Nor was Holmes pleased with what he says was Carter's plan to destroy all tissue and blood samples that were over a year old because of a lack of storage space at the morgue. Holmes admits he went ballistic during one meeting with Carter while trying to point out to her that she couldn't go around destroying evidence for cases just because the material was a year old and she didn't have a place to put it.
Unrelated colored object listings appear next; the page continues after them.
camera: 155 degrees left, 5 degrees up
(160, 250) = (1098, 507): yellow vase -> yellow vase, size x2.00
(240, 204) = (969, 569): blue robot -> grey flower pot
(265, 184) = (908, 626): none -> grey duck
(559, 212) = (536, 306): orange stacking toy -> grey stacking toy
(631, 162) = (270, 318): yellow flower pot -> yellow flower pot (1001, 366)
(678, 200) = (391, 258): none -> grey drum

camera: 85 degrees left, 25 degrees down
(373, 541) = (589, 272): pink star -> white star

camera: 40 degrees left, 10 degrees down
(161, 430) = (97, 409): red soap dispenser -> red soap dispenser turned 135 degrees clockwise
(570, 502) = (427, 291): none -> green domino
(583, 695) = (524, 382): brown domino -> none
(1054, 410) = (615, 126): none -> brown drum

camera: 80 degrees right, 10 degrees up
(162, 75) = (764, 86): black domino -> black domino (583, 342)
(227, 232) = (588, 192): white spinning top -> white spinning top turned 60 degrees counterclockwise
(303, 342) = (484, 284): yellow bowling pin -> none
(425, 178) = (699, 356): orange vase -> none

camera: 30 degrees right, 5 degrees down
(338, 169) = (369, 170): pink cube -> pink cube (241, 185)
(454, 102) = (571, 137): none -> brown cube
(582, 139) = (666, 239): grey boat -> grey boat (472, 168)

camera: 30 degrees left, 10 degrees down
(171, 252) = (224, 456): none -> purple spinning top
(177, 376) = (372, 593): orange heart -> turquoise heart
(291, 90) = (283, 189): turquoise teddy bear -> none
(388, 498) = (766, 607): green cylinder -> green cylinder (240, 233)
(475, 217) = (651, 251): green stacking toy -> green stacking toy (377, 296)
"Suppose the case isn't solved," says Holmes. "But I said something like, 'do whatever you want to do. You're the fucking medical examiner, but don't ask us to sign off on it,' and I left. I still didn't consider it personal."
But according to whom you believe, Carter apparently did. The Houston Chronicle quoted Carter as describing Holmes as "unprofessional" and a member of "the old boys club." But while giving her deposition in the whistle-blower case last November, Carter denied ever having made the statements attributed to her by the Chronicle.
"That's not accurate," Carter testified during the deposition when asked about the story.
Likewise, Holmes maintains that the problems between himself and Carter have been exaggerated -- the current criminal investigation into the practices of her office notwithstanding. That's why, says Holmes, he has distanced himself from the probe that is being led by Assistant District Attorney Keno Henderson.
Specifically, Holmes says Henderson and his two investigators are trying to determine if anyone at the medical examiner's office has engaged in the unauthorized practice of medicine -- a Class A misdemeanor.
Last month, Holmes confirmed that his office was investigating allegations that Dr. Delbert Van Dusen -- who was licensed to practice medicine in Georgia but not in Texas -- was being paid $90,000 a year to perform autopsies at the Harris County morgue. At least 15 of the autopsies performed by Van Dusen are believed to have been conducted on suspected homicide victims, although in each case another pathologist signed the death certificate. So far, no legal challenges from defense attorneys have been mounted against any of the autopsies involving Van Dusen. But, since Texas law requires that a doctor establish the cause of death, and the cause of death is vital to proving a murder case, those homicide investigations could now be in jeopardy.
"This is a major screwup," says Holmes, who concedes he's having a hard time getting a handle on the facts of the case and whether or not a law has been broken. The district attorney says while the state's medical practice act apparently allows a licensed physician to have certain persons working under his supervision and performing what would otherwise require a medical license, the question is, "what is supervision?"
"Does it mean that the person is standing there watching what he's doing?" asks Holmes. "Or does it mean that he's there in the office? Does it mean he's in the building? Or does he even have to be there? That's going to be a more difficult task in determining what the facts are, because I've personally talked with people who have different views of what supervision is."
The district attorney also acknowledges that there is precedent for doctors licensed in another state, but not in Texas, to perform autopsies here. For example, in the 1970s, during the John Hill case, Dr. Jachimczyk had a pathologist from New York travel to Houston to inspect the brain of Hill's dead wife, Joan, whom Hill was suspected of having murdered.
But in the current situation, says Holmes, the question involves someone who is living in Texas and being paid to dissect bodies and render an opinion as to the cause of death.
"Do they need to be licensed?" asks the district attorney rhetorically. "Unquestionably, they do. But if they are being supervised by a licensed physician, can that licensed physician sign off on their death certificates and opinions? It's not as easy as looking at whether someone has stolen money or hijacked a bank."